_Data for review_
--- START ---

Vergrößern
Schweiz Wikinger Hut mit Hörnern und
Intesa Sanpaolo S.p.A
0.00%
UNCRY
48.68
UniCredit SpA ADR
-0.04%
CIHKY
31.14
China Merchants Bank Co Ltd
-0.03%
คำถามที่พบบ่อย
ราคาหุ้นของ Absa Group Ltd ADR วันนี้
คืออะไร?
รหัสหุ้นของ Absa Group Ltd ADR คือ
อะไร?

--- END ---

_Directive_
Determine how many lines above hold the word "Group", then give only that number.

_Worked solution_
2